Charlotte Salomon painting

TIFF 2021: Charlotte Review

Paints a beautiful portrait of the late artist

Did Charlotte Salomon create the first graphic novel? That sentiment appears at the end of Charlotte, which delicately portrays the life and work of the painter who died tragically young. This gorgeous, if unexpectedly dark, animated film by Eric Warin and Tahir Rana explores an artist’s coming of age. Voiced by Keira Knightley in the English version, which this review considers, Charlotte paints Salomon’s story in loving strokes. (Marion Cotillard plays Salomon in the French translation.) Charlotte poetically pays tribute to Salomon’s work while illustrating the history that informed her creative vision.

The young Salomon embarks on her career upon landing a spot at Berlin’s prestigious United State Schools for Pure and Applied Arts.
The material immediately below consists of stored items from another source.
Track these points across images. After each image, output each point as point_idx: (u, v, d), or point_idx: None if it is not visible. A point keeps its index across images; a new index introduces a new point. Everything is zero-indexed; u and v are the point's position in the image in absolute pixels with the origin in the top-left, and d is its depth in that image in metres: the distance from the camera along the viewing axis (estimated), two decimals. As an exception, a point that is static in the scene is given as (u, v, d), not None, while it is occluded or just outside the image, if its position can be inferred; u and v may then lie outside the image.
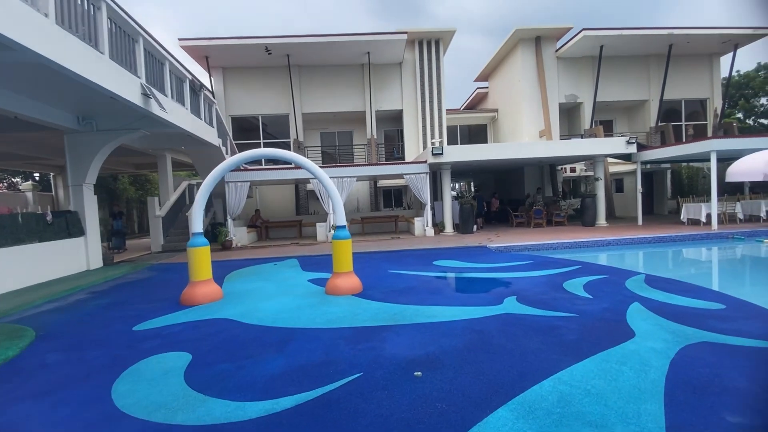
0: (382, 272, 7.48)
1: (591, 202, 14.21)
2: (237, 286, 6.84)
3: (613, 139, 13.81)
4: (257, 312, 5.09)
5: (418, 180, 13.56)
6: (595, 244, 10.34)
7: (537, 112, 18.54)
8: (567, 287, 5.72)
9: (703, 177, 18.57)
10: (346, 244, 5.93)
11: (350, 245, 6.00)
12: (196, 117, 10.66)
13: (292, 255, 10.32)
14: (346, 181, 13.34)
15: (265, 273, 8.07)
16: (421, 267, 7.90)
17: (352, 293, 5.79)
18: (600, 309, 4.59)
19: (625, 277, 6.26)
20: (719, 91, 19.51)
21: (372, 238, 13.58)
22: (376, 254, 9.98)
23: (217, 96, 17.45)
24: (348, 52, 16.70)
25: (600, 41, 17.16)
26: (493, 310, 4.72)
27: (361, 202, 19.08)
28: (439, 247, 10.46)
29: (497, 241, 11.11)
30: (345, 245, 5.92)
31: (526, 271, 7.02)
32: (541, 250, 10.12)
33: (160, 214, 12.99)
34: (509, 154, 13.34)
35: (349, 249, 5.97)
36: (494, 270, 7.29)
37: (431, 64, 18.18)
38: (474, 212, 13.87)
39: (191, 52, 16.12)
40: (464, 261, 8.39)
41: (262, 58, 16.84)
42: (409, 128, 18.35)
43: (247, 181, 13.06)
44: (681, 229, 11.99)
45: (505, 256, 9.04)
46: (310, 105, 17.94)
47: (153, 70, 8.22)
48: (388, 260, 8.98)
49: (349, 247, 5.99)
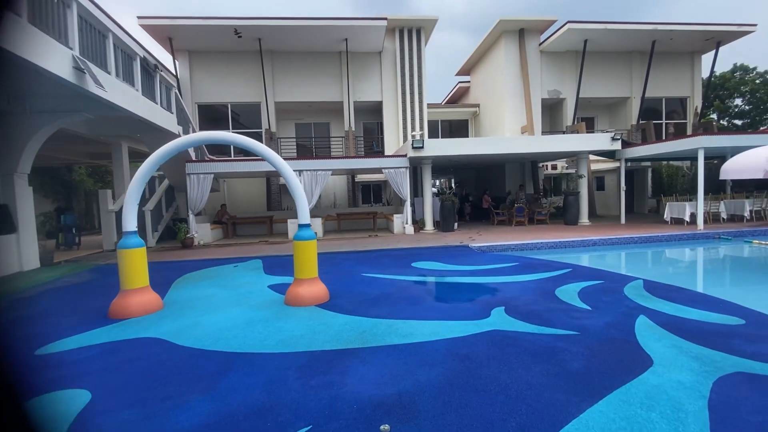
0: (354, 276, 6.67)
1: (574, 200, 13.79)
2: (184, 294, 5.89)
3: (598, 135, 13.41)
4: (197, 329, 4.20)
5: (397, 175, 12.79)
6: (580, 244, 9.83)
7: (519, 107, 18.05)
8: (560, 295, 5.06)
9: (683, 176, 18.56)
10: (310, 245, 5.08)
11: (315, 247, 5.16)
12: (150, 100, 9.53)
13: (257, 255, 9.38)
14: (320, 174, 12.43)
15: (221, 276, 7.13)
16: (399, 270, 7.13)
17: (316, 303, 4.96)
18: (603, 324, 3.93)
19: (621, 282, 5.66)
20: (699, 90, 19.52)
21: (348, 236, 12.74)
22: (350, 255, 9.16)
23: (183, 82, 16.17)
24: (324, 38, 15.71)
25: (584, 35, 16.77)
26: (479, 325, 3.99)
27: (338, 198, 18.18)
28: (419, 247, 9.73)
29: (479, 240, 10.48)
30: (309, 247, 5.07)
31: (512, 275, 6.35)
32: (525, 250, 9.53)
33: (113, 208, 11.74)
34: (492, 149, 12.73)
35: (313, 251, 5.12)
36: (478, 273, 6.59)
37: (412, 54, 17.39)
38: (455, 209, 13.21)
39: (153, 33, 14.79)
40: (445, 263, 7.68)
41: (231, 42, 15.65)
42: (388, 121, 17.54)
43: (210, 173, 11.97)
44: (666, 228, 11.67)
45: (489, 257, 8.38)
46: (284, 93, 16.86)
47: (91, 42, 7.11)
48: (363, 262, 8.17)
49: (314, 249, 5.15)
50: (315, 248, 5.17)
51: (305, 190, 12.27)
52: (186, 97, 16.17)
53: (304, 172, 12.35)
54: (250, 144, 5.04)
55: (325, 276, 6.56)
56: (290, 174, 5.06)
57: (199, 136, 4.97)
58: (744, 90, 32.72)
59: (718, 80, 31.24)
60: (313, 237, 5.13)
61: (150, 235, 12.02)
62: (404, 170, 12.77)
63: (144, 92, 9.20)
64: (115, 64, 7.86)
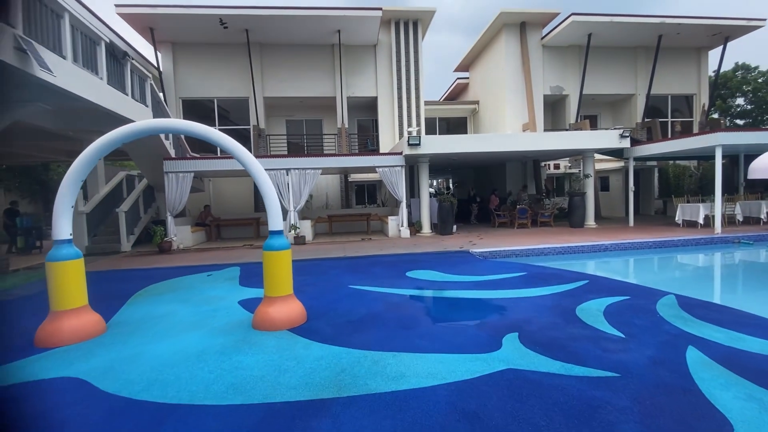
0: (340, 289, 5.82)
1: (580, 201, 13.00)
2: (138, 312, 5.02)
3: (605, 132, 12.62)
4: (135, 364, 3.33)
5: (392, 174, 11.95)
6: (590, 249, 9.02)
7: (521, 104, 17.27)
8: (583, 316, 4.23)
9: (690, 176, 17.83)
10: (283, 257, 4.22)
11: (289, 258, 4.31)
12: (119, 91, 8.63)
13: (237, 262, 8.50)
14: (309, 173, 11.56)
15: (189, 288, 6.26)
16: (391, 280, 6.29)
17: (290, 327, 4.11)
18: (647, 360, 3.10)
19: (650, 298, 4.85)
20: (707, 88, 18.81)
21: (339, 240, 11.88)
22: (339, 262, 8.30)
23: (166, 75, 15.27)
24: (316, 29, 14.85)
25: (589, 28, 16.00)
26: (489, 361, 3.15)
27: (331, 198, 17.32)
28: (415, 252, 8.89)
29: (480, 244, 9.65)
30: (281, 259, 4.22)
31: (521, 288, 5.52)
32: (531, 256, 8.72)
33: (83, 209, 10.84)
34: (493, 146, 11.92)
35: (286, 264, 4.27)
36: (482, 286, 5.76)
37: (409, 47, 16.56)
38: (454, 211, 12.38)
39: (132, 22, 13.87)
40: (444, 271, 6.84)
41: (217, 34, 14.76)
42: (384, 118, 16.69)
43: (190, 171, 11.08)
44: (679, 231, 10.90)
45: (492, 265, 7.55)
46: (273, 88, 15.98)
47: (40, 21, 6.22)
48: (353, 270, 7.32)
49: (288, 261, 4.29)
50: (289, 260, 4.32)
51: (293, 190, 11.42)
52: (169, 92, 15.28)
53: (291, 171, 11.48)
54: (209, 134, 4.18)
55: (307, 289, 5.73)
56: (258, 169, 4.21)
57: (146, 125, 4.11)
58: (746, 89, 32.21)
59: (720, 79, 30.64)
60: (287, 246, 4.27)
61: (124, 238, 11.11)
62: (399, 169, 11.93)
63: (111, 81, 8.30)
64: (73, 48, 6.96)
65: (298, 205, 11.58)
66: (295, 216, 11.50)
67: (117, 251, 10.98)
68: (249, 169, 4.21)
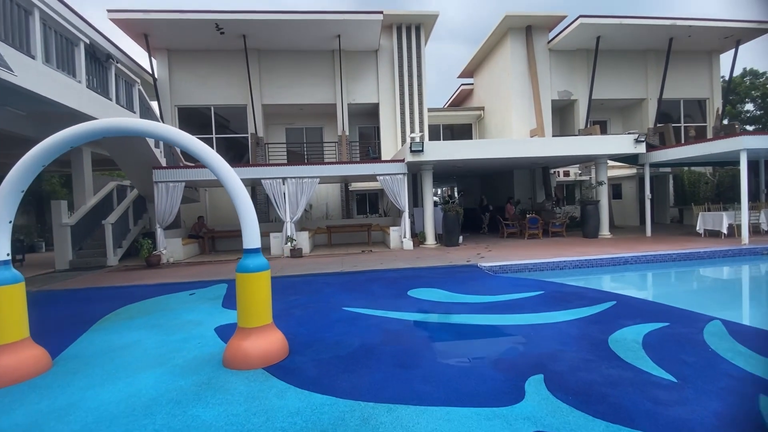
0: (332, 312, 5.14)
1: (593, 209, 12.27)
2: (98, 341, 4.37)
3: (619, 137, 11.94)
4: (66, 419, 2.67)
5: (394, 182, 11.31)
6: (610, 262, 8.28)
7: (528, 109, 16.68)
8: (618, 349, 3.52)
9: (706, 183, 17.02)
10: (260, 280, 3.56)
11: (267, 281, 3.65)
12: (102, 96, 8.11)
13: (227, 277, 7.84)
14: (306, 182, 10.95)
15: (166, 310, 5.61)
16: (391, 301, 5.60)
17: (266, 364, 3.43)
18: (713, 419, 2.39)
19: (694, 325, 4.13)
20: (719, 91, 18.14)
21: (338, 252, 11.22)
22: (334, 278, 7.62)
23: (161, 83, 14.85)
24: (315, 34, 14.40)
25: (598, 31, 15.44)
26: (511, 421, 2.45)
27: (331, 208, 16.70)
28: (418, 267, 8.20)
29: (489, 257, 8.95)
30: (258, 282, 3.56)
31: (540, 311, 4.82)
32: (546, 270, 8.01)
33: (68, 222, 10.28)
34: (501, 152, 11.28)
35: (264, 288, 3.61)
36: (494, 309, 5.05)
37: (411, 53, 16.07)
38: (460, 221, 11.70)
39: (126, 28, 13.49)
40: (450, 290, 6.14)
41: (214, 40, 14.35)
42: (386, 125, 16.14)
43: (181, 181, 10.51)
44: (702, 242, 10.12)
45: (504, 281, 6.85)
46: (272, 96, 15.51)
47: (4, 17, 5.70)
48: (349, 287, 6.65)
49: (266, 284, 3.63)
50: (267, 283, 3.66)
51: (290, 200, 10.81)
52: (165, 100, 14.85)
53: (288, 180, 10.89)
54: (172, 134, 3.56)
55: (295, 311, 5.05)
56: (230, 177, 3.57)
57: (97, 126, 3.49)
58: (755, 95, 31.58)
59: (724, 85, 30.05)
60: (264, 267, 3.62)
61: (111, 252, 10.52)
62: (401, 177, 11.30)
63: (91, 85, 7.78)
64: (45, 48, 6.45)
65: (295, 215, 10.96)
66: (292, 227, 10.88)
67: (102, 266, 10.39)
68: (219, 176, 3.57)
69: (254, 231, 3.61)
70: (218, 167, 3.56)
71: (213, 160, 3.55)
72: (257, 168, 10.87)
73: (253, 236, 3.61)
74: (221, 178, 3.56)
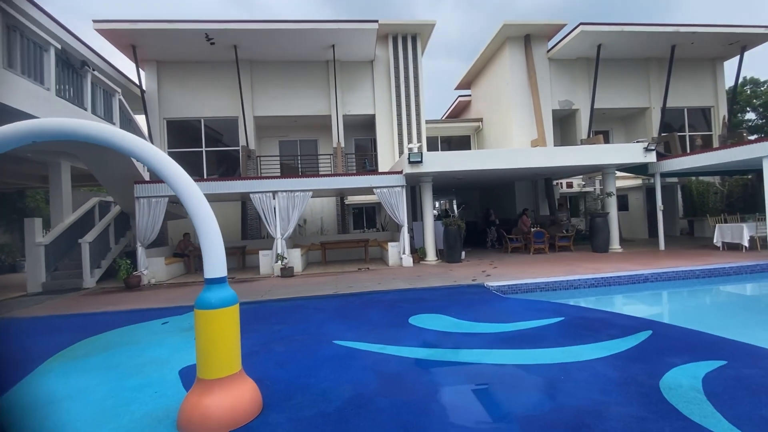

The year is 1936, however, and German Jews like Charlotte are under close watch. She excels at her studies and throws herself into honing her craft. Charlotte develops a unique, almost hurried way of capturing reality. She defines herself in casual, economical strokes. This style becomes especially powerful upon the film’s close.

A fine cast of voice actors brings this tragedy to life as Warin and Raha interpret Salomon’s story through the work she left behind. Canadian actors including Julian Richings, Henry Czerny, and Raoul Bhaneja pay tribute to Salomon alongside a cast of international talents like Jim Broadbent, Brenda Blethyn, and an instantly recognizable Eddie Marsan. While the actors, especially Knightley, imbue the film with richly dramatic interpretations, Charlotte gives the late artist the most prominent role. Salomon’s voice is ever-present in the beautifully composed frames.

Life? Or Theatre?

Although she proves herself a genuine talent among her classmates, Charlotte finds herself expelled for reasons of anti-Semitism. Her parents decide to send her to live in hiding with her grandparents. The move doesn’t quite put Salomon in hiding à la Anne Frank, for her refuge is a grand estate in the South of France. The home, owned by American art lover Ottilie Moore (Sophie Okonedo), serves as a refuge for Jews in need of safe shelter. The relationship with the wise and worldly Ottilie proves enlightening. So too does Charlotte’s budding romance with Ottilie’s ward/housekeeper Alexander (Sam Claflin). Moreover, the latter sparks the romantic yearning that every artist needs.

This period of Salomon’s life proves extraordinarily prolific. Charlotte recognizes the atrocities of the Holocaust even if the reality of the camps is not yet clear. She sees people, lives, and families vanish. She observes the beauty of life in mundane acts. Charlotte recognizes that her family, like any family, has a history worth preserving and sharing. She commits herself to telling her family’s story through art. The result is a 1000-piece expressionist autobiography entitled Life? Or Theatre? Sadly, it would be her one and only masterpiece. Each frame is a chapter, episode, or moment that made an impression upon her. Taken as a whole, though, they’re the story of a life interrupted.

The Artist’s Palette

Charlotte is a handsomely striking study of art’s ability to preserve history both objectively and subjectively. One could call Salomon’s art the work of a documentarian even though she commits paintbrush to paper, instead of recording a verité-style account of life in photographs, film frames, or written words. As someone in hiding with only her memories to draw from, Charlotte’s painting proves the only viable way of documenting the history unfolding before her eyes.

After Charlotte breaks from its devastating account of our heroine’s final days in the South of France, Warin and Rana shift from the eye-catching animated frames to old-stock documentary footage of Salomon’s parents after the war. They consider their daughter’s body of work and poignantly note that they’re the brushstrokes of an unfinished life. However, in this moment, they encapsulate the beauty that lives in the hurried imperfections of Charlotte’s work. These are the records of an artist who knew that her time was limited.

Charlotte could not pay a finer tribute to Salomon than in the painterly frames with which Warin and Rana recount her story. Each composition of Charlotte bears the influence of Salomon’s aesthetic. It’s as if she summoned a moving and living painting to life.  Charlotte compels a viewer to learn more about the lives of artists whose portfolios closed before they had only just begun.

 

Charlotte premieres at the 2021 Toronto International Film Festival.